WORK REQUIRED. A set of records appears below. Print them all, word for word.

——

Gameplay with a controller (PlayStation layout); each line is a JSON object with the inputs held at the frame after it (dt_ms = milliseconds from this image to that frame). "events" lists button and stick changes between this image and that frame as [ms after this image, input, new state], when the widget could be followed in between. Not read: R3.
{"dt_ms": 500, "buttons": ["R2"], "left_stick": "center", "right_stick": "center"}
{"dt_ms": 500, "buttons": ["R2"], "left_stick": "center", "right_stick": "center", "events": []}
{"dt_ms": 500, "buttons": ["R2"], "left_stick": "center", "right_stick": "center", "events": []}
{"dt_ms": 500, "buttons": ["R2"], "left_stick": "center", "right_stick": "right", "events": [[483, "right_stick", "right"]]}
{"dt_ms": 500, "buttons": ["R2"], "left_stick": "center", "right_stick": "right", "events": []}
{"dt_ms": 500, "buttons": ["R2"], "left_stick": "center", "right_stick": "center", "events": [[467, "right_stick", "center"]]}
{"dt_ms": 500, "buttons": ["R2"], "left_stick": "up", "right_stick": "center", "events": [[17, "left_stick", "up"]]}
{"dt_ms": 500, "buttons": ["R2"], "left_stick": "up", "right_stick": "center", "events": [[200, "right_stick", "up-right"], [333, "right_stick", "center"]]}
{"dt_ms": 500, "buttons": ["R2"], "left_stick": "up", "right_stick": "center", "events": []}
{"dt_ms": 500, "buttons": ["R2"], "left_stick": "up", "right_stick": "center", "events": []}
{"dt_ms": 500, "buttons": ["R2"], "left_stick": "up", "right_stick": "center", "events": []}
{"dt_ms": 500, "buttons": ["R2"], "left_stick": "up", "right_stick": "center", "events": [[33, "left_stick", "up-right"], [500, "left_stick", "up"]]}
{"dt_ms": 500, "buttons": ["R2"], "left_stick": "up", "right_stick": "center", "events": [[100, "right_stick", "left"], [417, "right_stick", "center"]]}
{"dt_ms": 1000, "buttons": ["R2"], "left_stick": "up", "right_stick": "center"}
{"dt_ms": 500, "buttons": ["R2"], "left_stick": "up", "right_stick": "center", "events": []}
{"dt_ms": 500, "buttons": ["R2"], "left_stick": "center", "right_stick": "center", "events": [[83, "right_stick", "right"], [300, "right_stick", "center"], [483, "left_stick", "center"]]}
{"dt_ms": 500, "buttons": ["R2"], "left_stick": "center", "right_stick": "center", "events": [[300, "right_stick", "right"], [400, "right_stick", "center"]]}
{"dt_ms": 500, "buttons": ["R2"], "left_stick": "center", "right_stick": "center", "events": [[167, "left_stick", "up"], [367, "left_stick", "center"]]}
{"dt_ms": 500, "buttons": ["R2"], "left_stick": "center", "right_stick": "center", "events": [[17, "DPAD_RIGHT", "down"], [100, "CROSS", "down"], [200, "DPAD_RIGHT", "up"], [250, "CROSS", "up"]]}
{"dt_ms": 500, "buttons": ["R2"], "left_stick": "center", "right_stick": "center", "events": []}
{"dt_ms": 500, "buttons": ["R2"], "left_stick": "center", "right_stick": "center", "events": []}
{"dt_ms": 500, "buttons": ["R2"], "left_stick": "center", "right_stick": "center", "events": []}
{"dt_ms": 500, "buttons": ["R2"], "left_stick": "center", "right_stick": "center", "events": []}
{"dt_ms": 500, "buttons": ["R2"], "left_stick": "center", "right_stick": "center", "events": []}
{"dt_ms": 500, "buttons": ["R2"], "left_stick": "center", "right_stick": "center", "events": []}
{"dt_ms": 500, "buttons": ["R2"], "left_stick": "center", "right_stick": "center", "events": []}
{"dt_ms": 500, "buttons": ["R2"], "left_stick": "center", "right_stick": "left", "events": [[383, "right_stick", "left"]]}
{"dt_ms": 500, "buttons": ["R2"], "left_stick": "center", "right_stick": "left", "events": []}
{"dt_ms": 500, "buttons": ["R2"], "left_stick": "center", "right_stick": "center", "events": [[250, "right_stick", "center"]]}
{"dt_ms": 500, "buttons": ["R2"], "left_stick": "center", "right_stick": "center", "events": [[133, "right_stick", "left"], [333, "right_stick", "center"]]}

——

SOLUTION FOR THIS TASK.
Gameplay with a controller (PlayStation layout); each line is a JSON object with the inputs held at the frame after it (dt_ms = milliseconds from this image to that frame). "events" lists button and stick changes between this image and that frame as [ms after this image, input, new state], when the widget could be followed in between. Not read: R3.
{"dt_ms": 500, "buttons": ["R2"], "left_stick": "center", "right_stick": "center"}
{"dt_ms": 500, "buttons": ["R2"], "left_stick": "center", "right_stick": "center", "events": []}
{"dt_ms": 500, "buttons": ["R2"], "left_stick": "center", "right_stick": "center", "events": []}
{"dt_ms": 500, "buttons": ["R2"], "left_stick": "center", "right_stick": "right", "events": [[483, "right_stick", "right"]]}
{"dt_ms": 500, "buttons": ["R2"], "left_stick": "center", "right_stick": "right", "events": []}
{"dt_ms": 500, "buttons": ["R2"], "left_stick": "center", "right_stick": "center", "events": [[467, "right_stick", "center"]]}
{"dt_ms": 500, "buttons": ["R2"], "left_stick": "up", "right_stick": "center", "events": [[17, "left_stick", "up"]]}
{"dt_ms": 500, "buttons": ["R2"], "left_stick": "up", "right_stick": "center", "events": [[200, "right_stick", "up-right"], [333, "right_stick", "center"]]}
{"dt_ms": 500, "buttons": ["R2"], "left_stick": "up", "right_stick": "center", "events": []}
{"dt_ms": 500, "buttons": ["R2"], "left_stick": "up", "right_stick": "center", "events": []}
{"dt_ms": 500, "buttons": ["R2"], "left_stick": "up", "right_stick": "center", "events": []}
{"dt_ms": 500, "buttons": ["R2"], "left_stick": "up", "right_stick": "center", "events": [[33, "left_stick", "up-right"], [500, "left_stick", "up"]]}
{"dt_ms": 500, "buttons": ["R2"], "left_stick": "up", "right_stick": "center", "events": [[100, "right_stick", "left"], [417, "right_stick", "center"]]}
{"dt_ms": 1000, "buttons": ["R2"], "left_stick": "up", "right_stick": "center"}
{"dt_ms": 500, "buttons": ["R2"], "left_stick": "up", "right_stick": "center", "events": []}
{"dt_ms": 500, "buttons": ["R2"], "left_stick": "center", "right_stick": "center", "events": [[83, "right_stick", "right"], [300, "right_stick", "center"], [483, "left_stick", "center"]]}
{"dt_ms": 500, "buttons": ["R2"], "left_stick": "center", "right_stick": "center", "events": [[300, "right_stick", "right"], [400, "right_stick", "center"]]}
{"dt_ms": 500, "buttons": ["R2"], "left_stick": "center", "right_stick": "center", "events": [[167, "left_stick", "up"], [367, "left_stick", "center"]]}
{"dt_ms": 500, "buttons": ["R2"], "left_stick": "center", "right_stick": "center", "events": [[17, "DPAD_RIGHT", "down"], [100, "CROSS", "down"], [200, "DPAD_RIGHT", "up"], [250, "CROSS", "up"]]}
{"dt_ms": 500, "buttons": ["R2"], "left_stick": "center", "right_stick": "center", "events": []}
{"dt_ms": 500, "buttons": ["R2"], "left_stick": "center", "right_stick": "center", "events": []}
{"dt_ms": 500, "buttons": ["R2"], "left_stick": "center", "right_stick": "center", "events": []}
{"dt_ms": 500, "buttons": ["R2"], "left_stick": "center", "right_stick": "center", "events": []}
{"dt_ms": 500, "buttons": ["R2"], "left_stick": "center", "right_stick": "center", "events": []}
{"dt_ms": 500, "buttons": ["R2"], "left_stick": "center", "right_stick": "center", "events": []}
{"dt_ms": 500, "buttons": ["R2"], "left_stick": "center", "right_stick": "center", "events": []}
{"dt_ms": 500, "buttons": ["R2"], "left_stick": "center", "right_stick": "left", "events": [[383, "right_stick", "left"]]}
{"dt_ms": 500, "buttons": ["R2"], "left_stick": "center", "right_stick": "left", "events": []}
{"dt_ms": 500, "buttons": ["R2"], "left_stick": "center", "right_stick": "center", "events": [[250, "right_stick", "center"]]}
{"dt_ms": 500, "buttons": ["R2"], "left_stick": "center", "right_stick": "center", "events": [[133, "right_stick", "left"], [333, "right_stick", "center"]]}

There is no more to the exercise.